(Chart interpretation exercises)
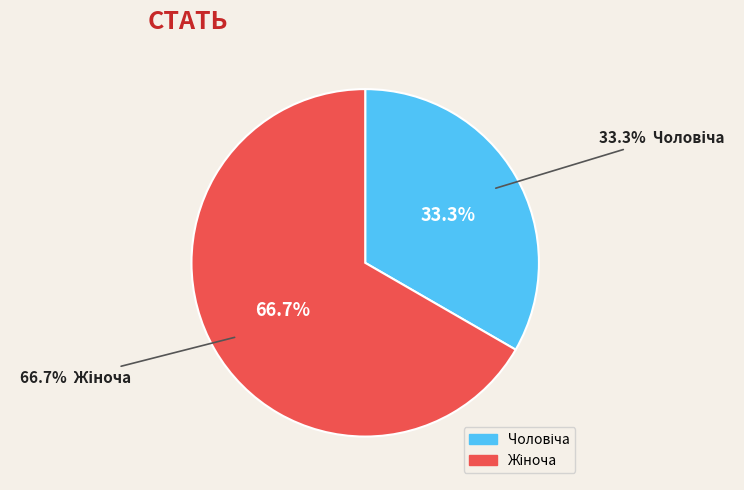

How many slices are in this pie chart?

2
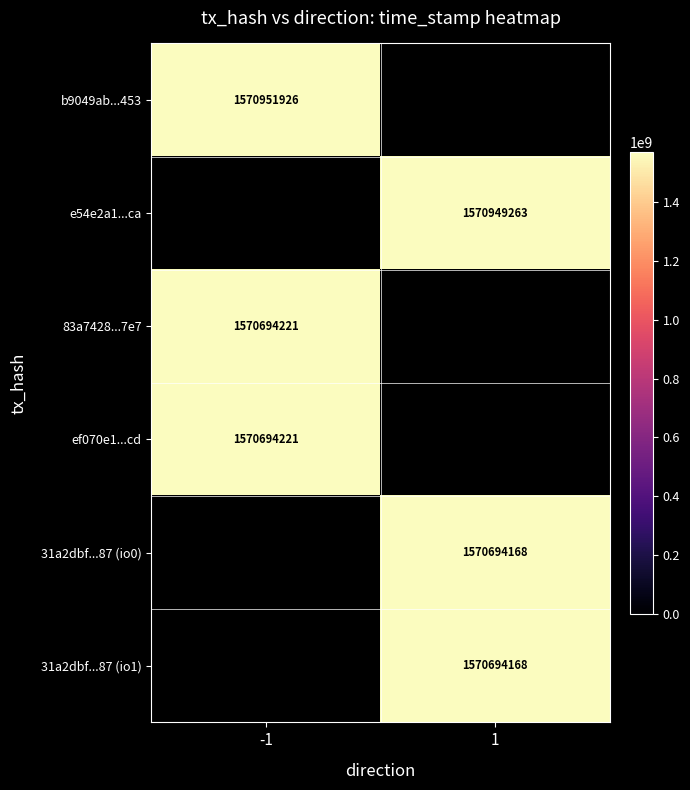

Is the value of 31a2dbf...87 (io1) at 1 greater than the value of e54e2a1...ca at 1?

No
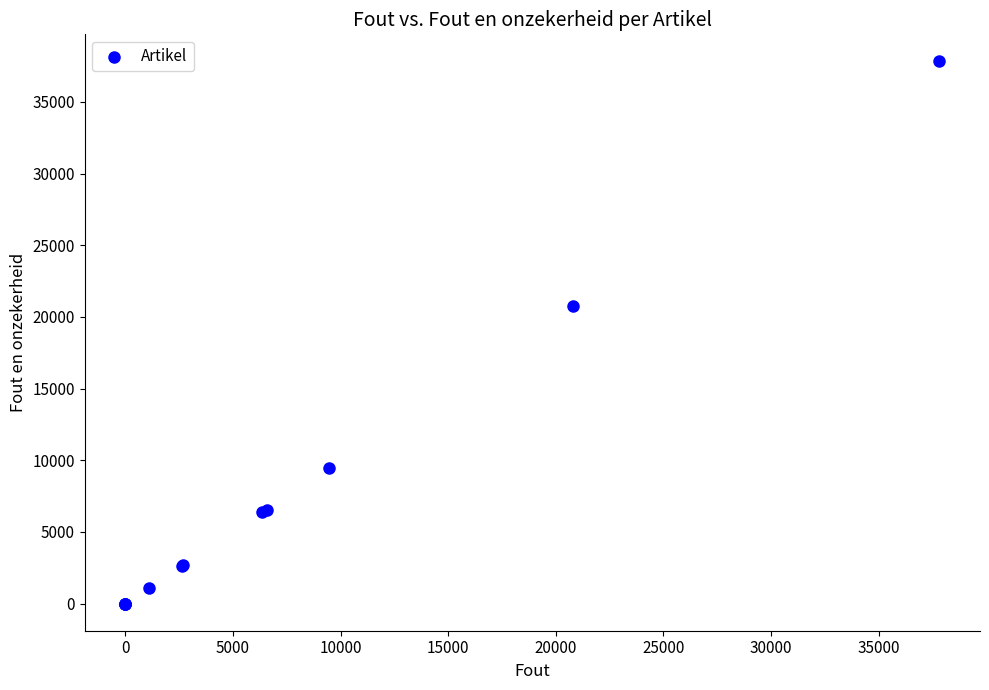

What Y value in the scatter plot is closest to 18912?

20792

» Exercise requirements
Copy out every entry above word for word, omitting the pictures.

» Finished task
How many slices are in this pie chart?

2

Is the value of 31a2dbf...87 (io1) at 1 greater than the value of e54e2a1...ca at 1?

No

What Y value in the scatter plot is closest to 18912?

20792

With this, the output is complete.